The resulting games will contain outposts, and smooth positional advantages that would be converted into a material advantage, and then, into a won endgame.

Also, try to not adjudicate the game so they will be played until the checkmate. The learning algorithm will learn how to convert a material advantage and will learn, for instance, how important is the king security in endgames.

Another thing that I do is, in the learning process, set different deltas for parameter increments. For example:

set delta = 100 and tune the whole parameter set setting param + - delta (helps to find the queen and rook values very fast)
Set delta = 10 and tune all parameters.
then set delta = 5 and tune all parameters.
set delta = 1 and tune all parameters.

In my experience, the learning search time is greatly reduced.
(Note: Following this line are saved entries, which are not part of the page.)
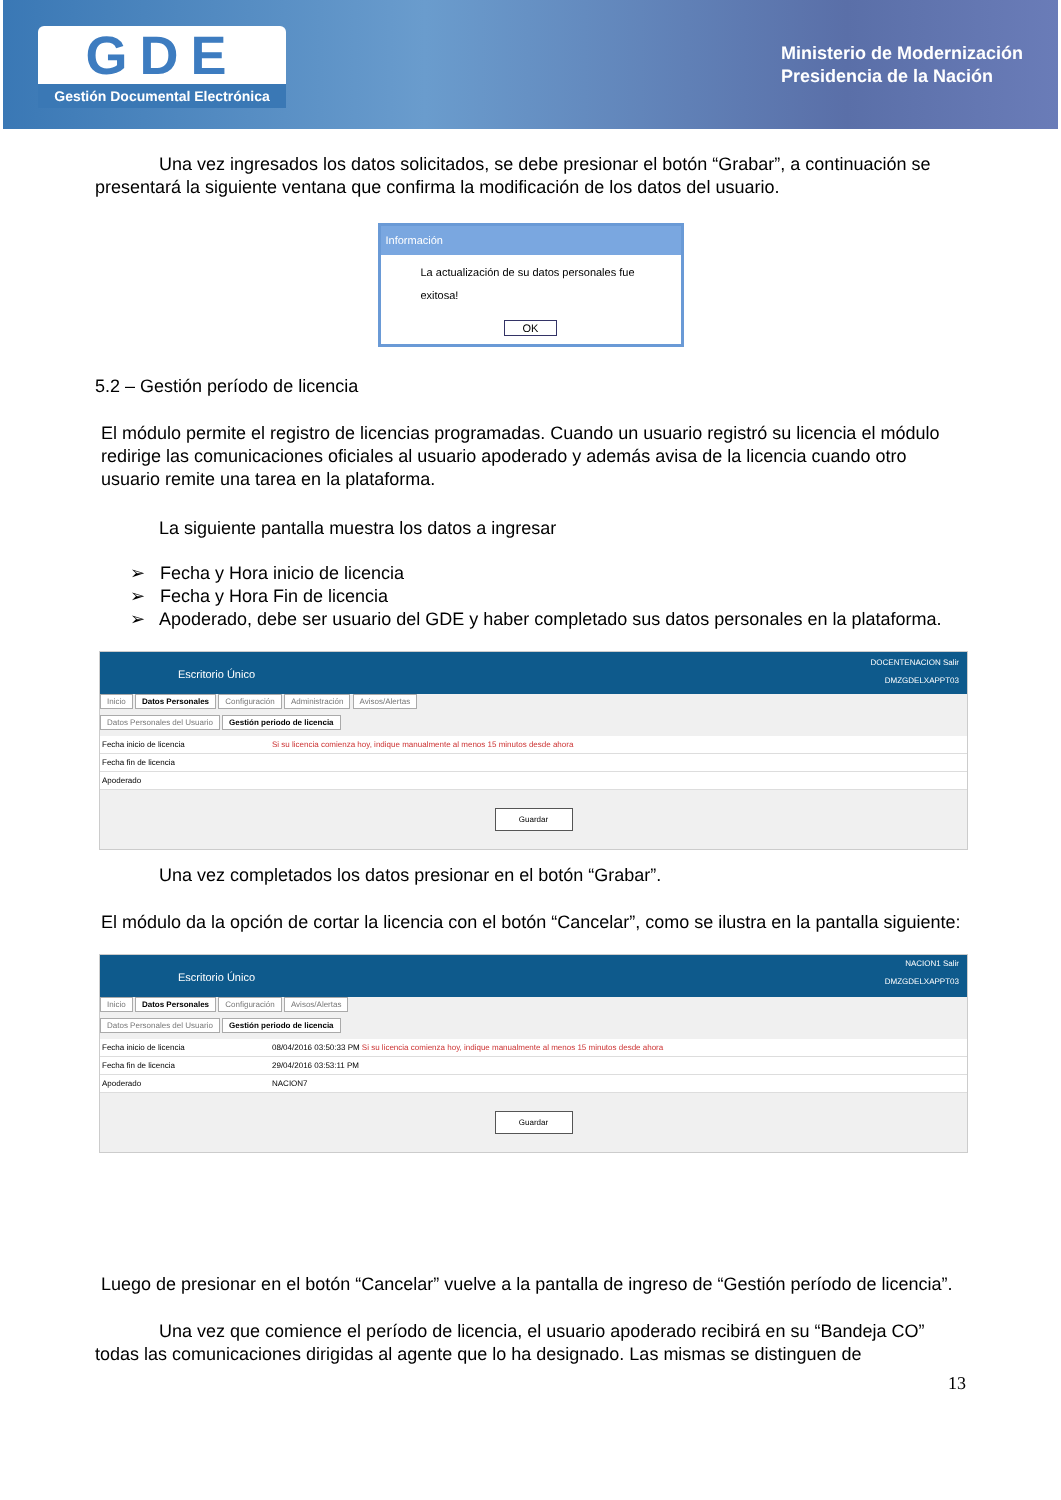GDE
Gestión Documental Electrónica
Ministerio de Modernización
Presidencia de la Nación
Una vez ingresados los datos solicitados, se debe presionar el botón “Grabar”, a continuación se presentará la siguiente ventana que confirma la modificación de los datos del usuario.
Información
La actualización de su datos personales fue exitosa!
OK
5.2 – Gestión período de licencia
El módulo permite el registro de licencias programadas. Cuando un usuario registró su licencia el módulo redirige las comunicaciones oficiales al usuario apoderado y además avisa de la licencia cuando otro usuario remite una tarea en la plataforma.
La siguiente pantalla muestra los datos a ingresar
➢ Fecha y Hora inicio de licencia
➢ Fecha y Hora Fin de licencia
➢ Apoderado, debe ser usuario del GDE y haber completado sus datos personales en la plataforma.
Escritorio Único DOCENTENACION Salir
DMZGDELXAPPT03
Inicio Datos Personales Configuración Administración Avisos/Alertas
Datos Personales del Usuario Gestión periodo de licencia
Fecha inicio de licencia Si su licencia comienza hoy, indique manualmente al menos 15 minutos desde ahora
Fecha fin de licencia
Apoderado
Guardar
Una vez completados los datos presionar en el botón “Grabar”.
El módulo da la opción de cortar la licencia con el botón “Cancelar”, como se ilustra en la pantalla siguiente:
Escritorio Único NACION1 Salir
DMZGDELXAPPT03
Inicio Datos Personales Configuración Avisos/Alertas
Datos Personales del Usuario Gestión periodo de licencia
Fecha inicio de licencia 08/04/2016 03:50:33 PM Si su licencia comienza hoy, indique manualmente al menos 15 minutos desde ahora
Fecha fin de licencia 29/04/2016 03:53:11 PM
Apoderado NACION7
Guardar
Luego de presionar en el botón “Cancelar” vuelve a la pantalla de ingreso de “Gestión período de licencia”.
Una vez que comience el período de licencia, el usuario apoderado recibirá en su “Bandeja CO” todas las comunicaciones dirigidas al agente que lo ha designado. Las mismas se distinguen de
13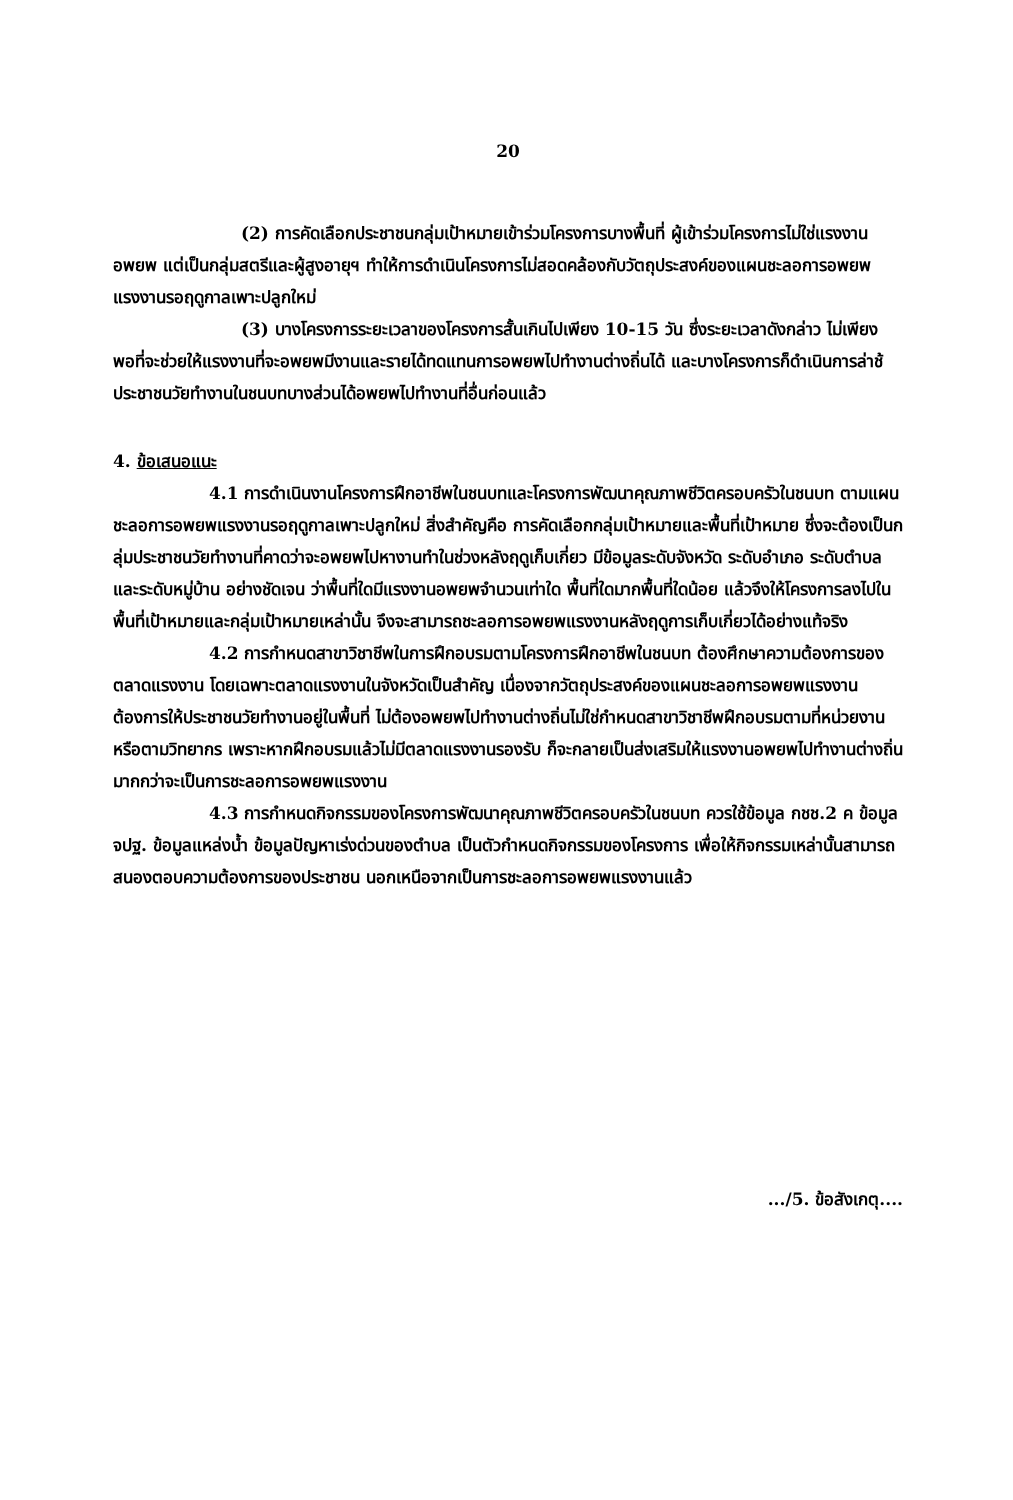20
(2) การคัดเลือกประชาชนกลุ่มเป้าหมายเข้าร่วมโครงการบางพื้นที่ ผู้เข้าร่วมโครงการไม่ใช่แรงงานอพยพ แต่เป็นกลุ่มสตรีและผู้สูงอายุฯ ทำให้การดำเนินโครงการไม่สอดคล้องกับวัตถุประสงค์ของแผนชะลอการอพยพแรงงานรอฤดูกาลเพาะปลูกใหม่
(3) บางโครงการระยะเวลาของโครงการสั้นเกินไปเพียง 10-15 วัน ซึ่งระยะเวลาดังกล่าว ไม่เพียงพอที่จะช่วยให้แรงงานที่จะอพยพมีงานและรายได้ทดแทนการอพยพไปทำงานต่างถิ่นได้ และบางโครงการก็ดำเนินการล่าช้ ประชาชนวัยทำงานในชนบทบางส่วนได้อพยพไปทำงานที่อื่นก่อนแล้ว
4. ข้อเสนอแนะ
4.1 การดำเนินงานโครงการฝึกอาชีพในชนบทและโครงการพัฒนาคุณภาพชีวิตครอบครัวในชนบท ตามแผนชะลอการอพยพแรงงานรอฤดูกาลเพาะปลูกใหม่ สิ่งสำคัญคือ การคัดเลือกกลุ่มเป้าหมายและพื้นที่เป้าหมาย ซึ่งจะต้องเป็นกลุ่มประชาชนวัยทำงานที่คาดว่าจะอพยพไปหางานทำในช่วงหลังฤดูเก็บเกี่ยว มีข้อมูลระดับจังหวัด ระดับอำเภอ ระดับตำบล และระดับหมู่บ้าน อย่างชัดเจน ว่าพื้นที่ใดมีแรงงานอพยพจำนวนเท่าใด พื้นที่ใดมากพื้นที่ใดน้อย แล้วจึงให้โครงการลงไปในพื้นที่เป้าหมายและกลุ่มเป้าหมายเหล่านั้น จึงจะสามารถชะลอการอพยพแรงงานหลังฤดูการเก็บเกี่ยวได้อย่างแท้จริง
4.2 การกำหนดสาขาวิชาชีพในการฝึกอบรมตามโครงการฝึกอาชีพในชนบท ต้องศึกษาความต้องการของตลาดแรงงาน โดยเฉพาะตลาดแรงงานในจังหวัดเป็นสำคัญ เนื่องจากวัตถุประสงค์ของแผนชะลอการอพยพแรงงานต้องการให้ประชาชนวัยทำงานอยู่ในพื้นที่ ไม่ต้องอพยพไปทำงานต่างถิ่นไม่ใช่กำหนดสาขาวิชาชีพฝึกอบรมตามที่หน่วยงานหรือตามวิทยากร เพราะหากฝึกอบรมแล้วไม่มีตลาดแรงงานรองรับ ก็จะกลายเป็นส่งเสริมให้แรงงานอพยพไปทำงานต่างถิ่นมากกว่าจะเป็นการชะลอการอพยพแรงงาน
4.3 การกำหนดกิจกรรมของโครงการพัฒนาคุณภาพชีวิตครอบครัวในชนบท ควรใช้ข้อมูล กชช.2 ค ข้อมูล จปฐ. ข้อมูลแหล่งน้ำ ข้อมูลปัญหาเร่งด่วนของตำบล เป็นตัวกำหนดกิจกรรมของโครงการ เพื่อให้กิจกรรมเหล่านั้นสามารถสนองตอบความต้องการของประชาชน นอกเหนือจากเป็นการชะลอการอพยพแรงงานแล้ว
.../5. ข้อสังเกตุ....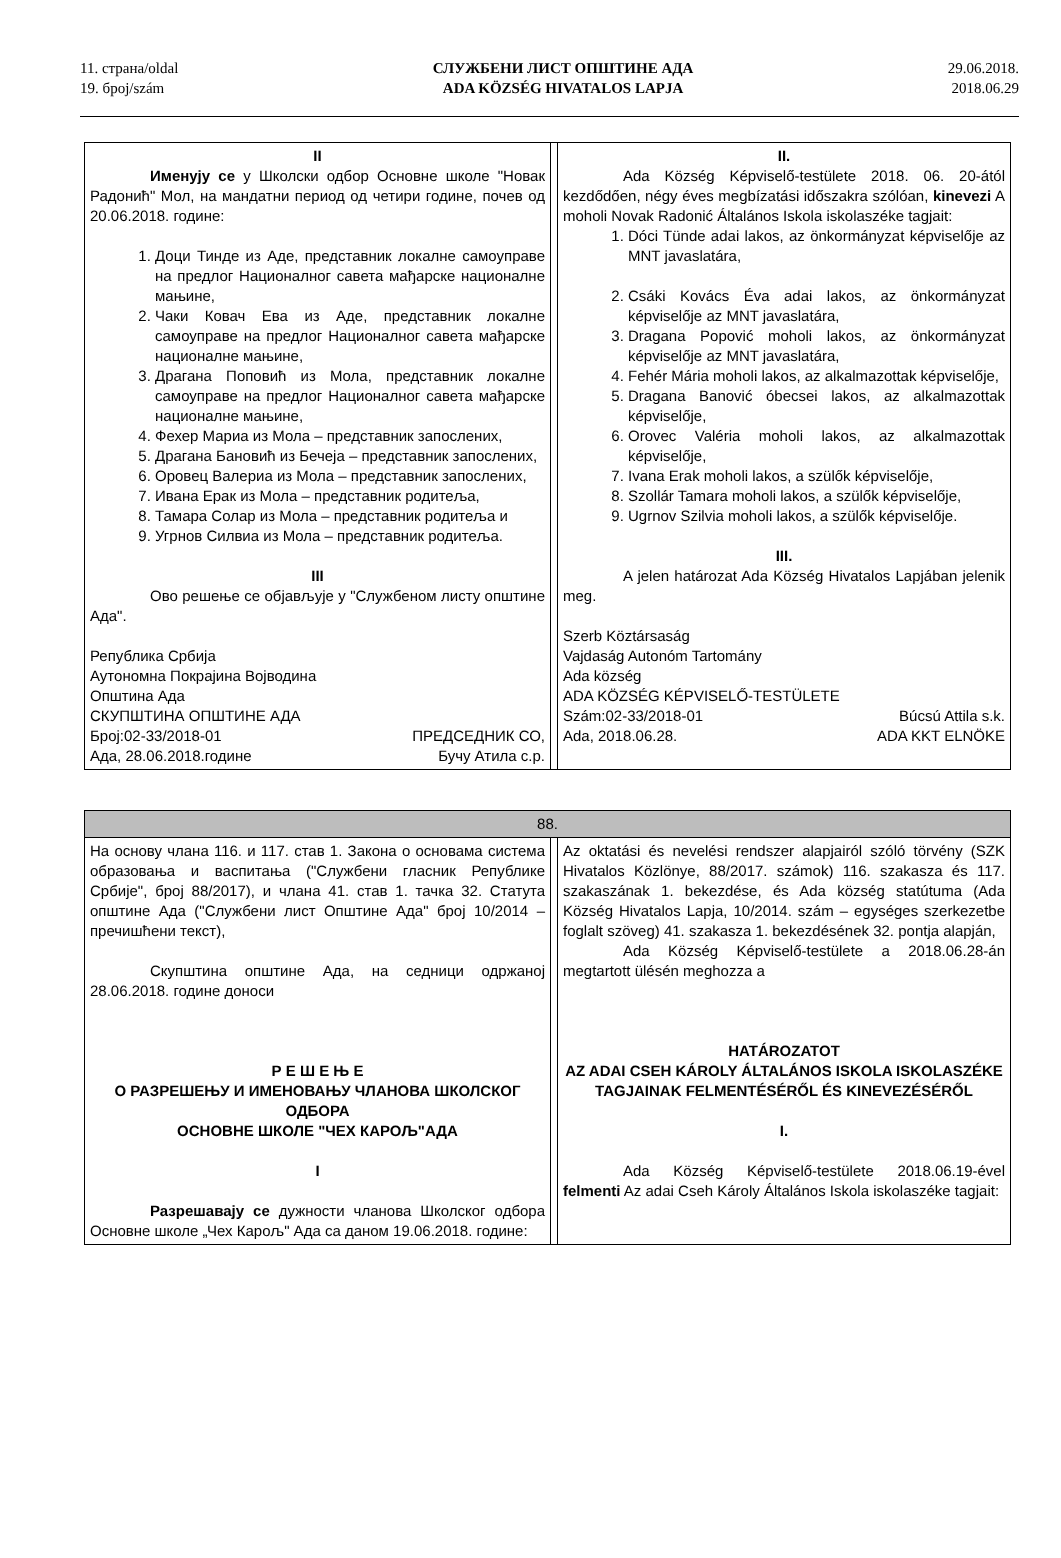11. страна/oldal
19. број/szám
СЛУЖБЕНИ ЛИСТ ОПШТИНЕ АДА
ADA KÖZSÉG HIVATALOS LAPJA
29.06.2018.
2018.06.29
| II Именују се у Школски одбор Основне школе "Новак Радонић" Мол, на мандатни период од четири године, почев од 20.06.2018. године: 1. Доци Тинде из Аде, представник локалне самоуправе на предлог Националног савета мађарске националне мањине, 2. Чаки Ковач Ева из Аде, представник локалне самоуправе на предлог Националног савета мађарске националне мањине, 3. Драгана Поповић из Мола, представник локалне самоуправе на предлог Националног савета мађарске националне мањине, 4. Фехер Мариа из Мола – представник запослених, 5. Драгана Бановић из Бечеја – представник запослених, 6. Оровец Валериа из Мола – представник запослених, 7. Ивана Ерак из Мола – представник родитеља, 8. Тамара Солар из Мола – представник родитеља и 9. Угрнов Силвиа из Мола – представник родитеља. III Ово решење се објављује у "Службеном листу општине Ада". Република Србија Аутономна Покрајина Војводина Општина Ада СКУПШТИНА ОПШТИНЕ АДА Број:02-33/2018-01 ПРЕДСЕДНИК СО, Ада, 28.06.2018.године Бучу Атила с.р. | | II. Ada Község Képviselő-testülete 2018. 06. 20-ától kezdődően, négy éves megbízatási időszakra szólóan, kinevezi A moholi Novak Radonić Általános Iskola iskolaszéke tagjait: 1. Dóci Tünde adai lakos, az önkormányzat képviselője az MNT javaslatára, 2. Csáki Kovács Éva adai lakos, az önkormányzat képviselője az MNT javaslatára, 3. Dragana Popović moholi lakos, az önkormányzat képviselője az MNT javaslatára, 4. Fehér Mária moholi lakos, az alkalmazottak képviselője, 5. Dragana Banović óbecsei lakos, az alkalmazottak képviselője, 6. Orovec Valéria moholi lakos, az alkalmazottak képviselője, 7. Ivana Erak moholi lakos, a szülők képviselője, 8. Szollár Tamara moholi lakos, a szülők képviselője, 9. Ugrnov Szilvia moholi lakos, a szülők képviselője. III. A jelen határozat Ada Község Hivatalos Lapjában jelenik meg. Szerb Köztársaság Vajdaság Autonóm Tartomány Ada község ADA KÖZSÉG KÉPVISELŐ-TESTÜLETE Szám:02-33/2018-01 Búcsú Attila s.k. Ada, 2018.06.28. ADA KKT ELNÖKE |
| 88. | | |
| На основу члана 116. и 117. став 1. Закона о основама система образовања и васпитања ("Службени гласник Републике Србије", број 88/2017), и члана 41. став 1. тачка 32. Статута општине Ада ("Службени лист Општине Ада" број 10/2014 – пречишћени текст), Скупштина општине Ада, на седници одржаној 28.06.2018. године доноси Р Е Ш Е Њ Е О РАЗРЕШЕЊУ И ИМЕНОВАЊУ ЧЛАНОВА ШКОЛСКОГ ОДБОРА ОСНОВНЕ ШКОЛЕ "ЧЕХ КАРОЉ"АДА I Разрешавају се дужности чланова Школског одбора Основне школе „Чех Карољ" Ада са даном 19.06.2018. године: | | Az oktatási és nevelési rendszer alapjairól szóló törvény (SZK Hivatalos Közlönye, 88/2017. számok) 116. szakasza és 117. szakaszának 1. bekezdése, és Ada község statútuma (Ada Község Hivatalos Lapja, 10/2014. szám – egységes szerkezetbe foglalt szöveg) 41. szakasza 1. bekezdésének 32. pontja alapján, Ada Község Képviselő-testülete a 2018.06.28-án megtartott ülésén meghozza a HATÁROZATOT AZ ADAI CSEH KÁROLY ÁLTALÁNOS ISKOLA ISKOLASZÉKE TAGJAINAK FELMENTÉSÉRŐL ÉS KINEVEZÉSÉRŐL I. Ada Község Képviselő-testülete 2018.06.19-ével felmenti Az adai Cseh Károly Általános Iskola iskolaszéke tagjait: |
Re: Cooking Cheese with Texel's tuning method

Posted: Wed Jun 21, 2017 4:15 pm
by jdart
set delta = 100 and tune the whole parameter set setting param + - delta (helps to find the queen and rook values very fast)
Set delta = 10 and tune all parameters.
then set delta = 5 and tune all parameters.
set delta = 1 and tune all parameters.


Using a decreasing delta can be completely automated, for example by using Adagrad (https://xcorr.net/2014/01/23/adagrad-el ... t-descent/), which is more efficient than the method described on the cpw page.

Some people have also used methods such as https://en.wikipedia.org/wiki/BOBYQA or L-BFGS (https://en.wikipedia.org/wiki/Limited-memory_BFGS), which are available in many optimization libraries. These require approximating the gradient and the Hessian (2nd derivative), which is expensive, but on the other hand they converge fast.